:: INSTRUCTION A ::
In the court case summary below, pull out the passage from "Case discharged." up to and including "of the testatrix.", word for word.

Gale v. Gale

Decision Date02 February 1932
Citation159 A. 122
PartiesGALE v. GALE et al.
CourtNew Hampshire Supreme Court

Transferred from Superior Court, Cheshire County; Matthews, Judge.

Petition by Horace B. Gale, trustee, against Eleanor E. Gale and others, in which questions were transferred without ruling.

Case discharged.

Petition for instructions by the trustee under the will of Mary A. Ball. The testatrix created a trust providing for the payment of income to her children for life, as follows: "After the death of my last child, I give, devise and bequeath to my grandchildren then living the use and income of said block to be divided among them and kept as in the case of my said children, and after their decease it is my will that said property be kept for their descendants and treated in the same way as in the case of my children and grandchildren as long as the same can be legally done."

Three children and two grandchildren survived the testatrix. The children have since died. They had no other children. There is one greatgrandchild, Katherine A. Bigelow, born since the death of the testatrix.

:: DATA LINES ::
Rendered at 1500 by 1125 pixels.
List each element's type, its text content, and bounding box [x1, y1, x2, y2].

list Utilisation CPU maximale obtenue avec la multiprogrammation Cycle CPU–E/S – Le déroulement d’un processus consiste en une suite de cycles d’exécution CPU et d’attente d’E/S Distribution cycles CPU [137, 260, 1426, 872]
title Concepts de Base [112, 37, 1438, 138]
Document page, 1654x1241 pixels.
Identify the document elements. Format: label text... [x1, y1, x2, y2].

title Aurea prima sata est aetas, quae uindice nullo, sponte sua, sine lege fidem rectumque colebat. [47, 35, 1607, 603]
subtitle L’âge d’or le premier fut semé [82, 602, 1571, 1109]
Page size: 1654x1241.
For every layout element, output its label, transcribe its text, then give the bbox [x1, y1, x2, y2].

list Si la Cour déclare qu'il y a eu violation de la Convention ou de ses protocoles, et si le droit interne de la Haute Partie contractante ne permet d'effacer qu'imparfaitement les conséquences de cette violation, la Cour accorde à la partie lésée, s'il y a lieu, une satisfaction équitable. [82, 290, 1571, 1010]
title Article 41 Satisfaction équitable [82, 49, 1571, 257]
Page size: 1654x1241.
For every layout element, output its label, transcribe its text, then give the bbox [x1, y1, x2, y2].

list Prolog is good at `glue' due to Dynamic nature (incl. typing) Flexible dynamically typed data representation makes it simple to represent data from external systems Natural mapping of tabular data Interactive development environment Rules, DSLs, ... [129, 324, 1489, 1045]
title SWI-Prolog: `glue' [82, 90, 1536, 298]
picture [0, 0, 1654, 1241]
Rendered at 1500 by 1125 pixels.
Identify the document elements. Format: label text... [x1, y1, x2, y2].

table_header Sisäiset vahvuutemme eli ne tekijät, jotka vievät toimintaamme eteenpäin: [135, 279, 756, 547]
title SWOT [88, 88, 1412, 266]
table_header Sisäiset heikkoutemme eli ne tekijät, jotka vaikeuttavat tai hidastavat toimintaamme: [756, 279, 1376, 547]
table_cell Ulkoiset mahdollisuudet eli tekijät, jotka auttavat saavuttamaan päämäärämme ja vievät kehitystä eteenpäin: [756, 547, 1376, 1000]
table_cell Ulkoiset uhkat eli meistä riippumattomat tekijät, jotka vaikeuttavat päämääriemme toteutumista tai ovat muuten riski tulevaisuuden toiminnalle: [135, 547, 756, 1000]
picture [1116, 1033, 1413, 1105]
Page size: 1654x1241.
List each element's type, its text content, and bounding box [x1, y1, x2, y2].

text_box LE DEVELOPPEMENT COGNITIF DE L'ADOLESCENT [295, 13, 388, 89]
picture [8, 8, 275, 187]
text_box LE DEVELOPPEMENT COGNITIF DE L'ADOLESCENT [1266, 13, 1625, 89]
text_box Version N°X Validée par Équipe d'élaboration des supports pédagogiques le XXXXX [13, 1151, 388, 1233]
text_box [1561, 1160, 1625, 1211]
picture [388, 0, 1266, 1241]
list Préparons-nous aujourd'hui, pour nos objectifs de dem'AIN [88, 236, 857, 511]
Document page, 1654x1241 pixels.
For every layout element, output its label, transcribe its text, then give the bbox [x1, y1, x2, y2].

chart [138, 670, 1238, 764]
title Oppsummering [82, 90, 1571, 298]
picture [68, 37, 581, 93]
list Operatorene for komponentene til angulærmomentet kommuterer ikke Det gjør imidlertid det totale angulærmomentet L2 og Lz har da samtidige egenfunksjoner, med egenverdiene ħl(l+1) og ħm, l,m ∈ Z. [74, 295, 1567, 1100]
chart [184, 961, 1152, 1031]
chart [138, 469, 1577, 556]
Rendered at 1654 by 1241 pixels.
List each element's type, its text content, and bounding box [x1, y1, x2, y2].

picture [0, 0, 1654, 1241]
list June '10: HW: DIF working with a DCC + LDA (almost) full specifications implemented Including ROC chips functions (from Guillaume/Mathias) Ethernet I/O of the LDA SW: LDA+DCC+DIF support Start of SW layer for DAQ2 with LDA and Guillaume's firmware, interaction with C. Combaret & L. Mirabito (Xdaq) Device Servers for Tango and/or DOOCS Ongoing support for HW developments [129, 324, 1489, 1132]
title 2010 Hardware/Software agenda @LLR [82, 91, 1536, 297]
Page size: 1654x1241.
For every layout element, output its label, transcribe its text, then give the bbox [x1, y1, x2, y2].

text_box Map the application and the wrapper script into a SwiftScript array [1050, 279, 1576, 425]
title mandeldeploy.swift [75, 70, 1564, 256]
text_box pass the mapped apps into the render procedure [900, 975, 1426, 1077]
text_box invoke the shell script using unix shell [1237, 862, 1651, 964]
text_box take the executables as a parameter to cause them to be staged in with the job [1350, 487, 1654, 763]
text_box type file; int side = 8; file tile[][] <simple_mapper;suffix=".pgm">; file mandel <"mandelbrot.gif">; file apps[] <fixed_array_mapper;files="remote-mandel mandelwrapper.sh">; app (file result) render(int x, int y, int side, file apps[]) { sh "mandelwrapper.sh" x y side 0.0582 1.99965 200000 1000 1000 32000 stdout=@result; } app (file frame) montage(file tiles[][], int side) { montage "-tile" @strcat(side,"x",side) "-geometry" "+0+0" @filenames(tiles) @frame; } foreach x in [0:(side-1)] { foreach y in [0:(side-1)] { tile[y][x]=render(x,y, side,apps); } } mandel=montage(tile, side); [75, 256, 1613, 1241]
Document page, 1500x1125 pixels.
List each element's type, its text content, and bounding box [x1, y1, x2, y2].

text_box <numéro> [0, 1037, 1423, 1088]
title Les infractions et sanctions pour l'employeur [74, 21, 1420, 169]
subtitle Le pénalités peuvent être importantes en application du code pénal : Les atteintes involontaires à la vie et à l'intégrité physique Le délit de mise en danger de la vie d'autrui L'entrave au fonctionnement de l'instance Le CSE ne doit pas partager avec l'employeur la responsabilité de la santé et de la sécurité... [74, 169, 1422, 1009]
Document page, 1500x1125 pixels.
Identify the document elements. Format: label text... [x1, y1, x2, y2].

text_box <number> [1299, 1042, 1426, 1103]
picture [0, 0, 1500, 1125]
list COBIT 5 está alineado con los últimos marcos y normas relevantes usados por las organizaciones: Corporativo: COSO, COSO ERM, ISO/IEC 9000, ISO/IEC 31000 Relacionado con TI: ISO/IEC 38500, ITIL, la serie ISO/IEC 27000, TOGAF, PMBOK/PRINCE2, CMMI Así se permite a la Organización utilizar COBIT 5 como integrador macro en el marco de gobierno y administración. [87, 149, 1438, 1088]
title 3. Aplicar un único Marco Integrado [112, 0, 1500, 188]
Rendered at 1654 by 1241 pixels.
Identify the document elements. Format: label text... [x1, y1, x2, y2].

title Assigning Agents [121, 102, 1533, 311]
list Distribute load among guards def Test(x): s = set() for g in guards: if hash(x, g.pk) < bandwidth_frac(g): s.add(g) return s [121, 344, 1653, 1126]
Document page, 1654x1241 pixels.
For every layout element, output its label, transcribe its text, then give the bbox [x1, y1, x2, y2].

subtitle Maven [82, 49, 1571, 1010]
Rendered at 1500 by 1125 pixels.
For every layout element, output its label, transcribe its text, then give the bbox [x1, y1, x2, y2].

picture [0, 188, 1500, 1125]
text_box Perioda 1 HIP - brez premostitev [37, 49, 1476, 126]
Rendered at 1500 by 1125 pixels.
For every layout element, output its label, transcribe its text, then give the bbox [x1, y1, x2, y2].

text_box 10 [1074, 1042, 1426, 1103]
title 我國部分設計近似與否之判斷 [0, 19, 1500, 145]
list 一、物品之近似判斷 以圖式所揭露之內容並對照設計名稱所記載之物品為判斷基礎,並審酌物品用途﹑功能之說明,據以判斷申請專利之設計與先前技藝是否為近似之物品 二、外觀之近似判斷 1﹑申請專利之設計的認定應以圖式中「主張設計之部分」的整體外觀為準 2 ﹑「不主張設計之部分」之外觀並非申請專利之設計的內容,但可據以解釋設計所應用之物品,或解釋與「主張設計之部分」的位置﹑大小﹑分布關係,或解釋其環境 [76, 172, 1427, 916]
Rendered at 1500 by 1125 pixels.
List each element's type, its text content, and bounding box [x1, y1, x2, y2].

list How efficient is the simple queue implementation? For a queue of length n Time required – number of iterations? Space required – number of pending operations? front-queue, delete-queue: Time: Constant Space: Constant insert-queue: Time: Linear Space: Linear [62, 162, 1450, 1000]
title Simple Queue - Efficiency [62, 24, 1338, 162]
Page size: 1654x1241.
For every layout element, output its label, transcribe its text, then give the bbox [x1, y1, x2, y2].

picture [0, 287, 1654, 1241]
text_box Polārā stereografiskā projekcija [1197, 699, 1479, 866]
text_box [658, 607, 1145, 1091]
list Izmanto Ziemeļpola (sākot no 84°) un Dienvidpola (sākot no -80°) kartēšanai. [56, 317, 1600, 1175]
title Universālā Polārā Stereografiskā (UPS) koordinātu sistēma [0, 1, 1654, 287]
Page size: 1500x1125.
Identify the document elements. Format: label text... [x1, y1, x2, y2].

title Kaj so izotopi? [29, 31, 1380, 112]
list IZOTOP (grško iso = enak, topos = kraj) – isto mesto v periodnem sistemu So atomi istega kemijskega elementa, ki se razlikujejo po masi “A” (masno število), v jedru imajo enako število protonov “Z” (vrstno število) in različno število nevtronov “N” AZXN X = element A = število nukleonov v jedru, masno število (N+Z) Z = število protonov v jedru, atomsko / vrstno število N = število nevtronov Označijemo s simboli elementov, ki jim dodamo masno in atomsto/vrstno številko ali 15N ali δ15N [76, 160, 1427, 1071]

:: INSTRUCTION B ::
Copy the records word for word, from their first line up to and including the line with "title Concepts de Base [112, 37, 1438, 138]", and give nothing past that line.

:: FINAL ANSWER A ::
Case discharged.

Petition for instructions by the trustee under the will of Mary A. Ball. The testatrix created a trust providing for the payment of income to her children for life, as follows: "After the death of my last child, I give, devise and bequeath to my grandchildren then living the use and income of said block to be divided among them and kept as in the case of my said children, and after their decease it is my will that said property be kept for their descendants and treated in the same way as in the case of my children and grandchildren as long as the same can be legally done."

Three children and two grandchildren survived the testatrix. The children have since died. They had no other children. There is one greatgrandchild, Katherine A. Bigelow, born since the death of the testatrix.

:: FINAL ANSWER B ::
Rendered at 1500 by 1125 pixels.
List each element's type, its text content, and bounding box [x1, y1, x2, y2].

list Utilisation CPU maximale obtenue avec la multiprogrammation Cycle CPU–E/S – Le déroulement d’un processus consiste en une suite de cycles d’exécution CPU et d’attente d’E/S Distribution cycles CPU [137, 260, 1426, 872]
title Concepts de Base [112, 37, 1438, 138]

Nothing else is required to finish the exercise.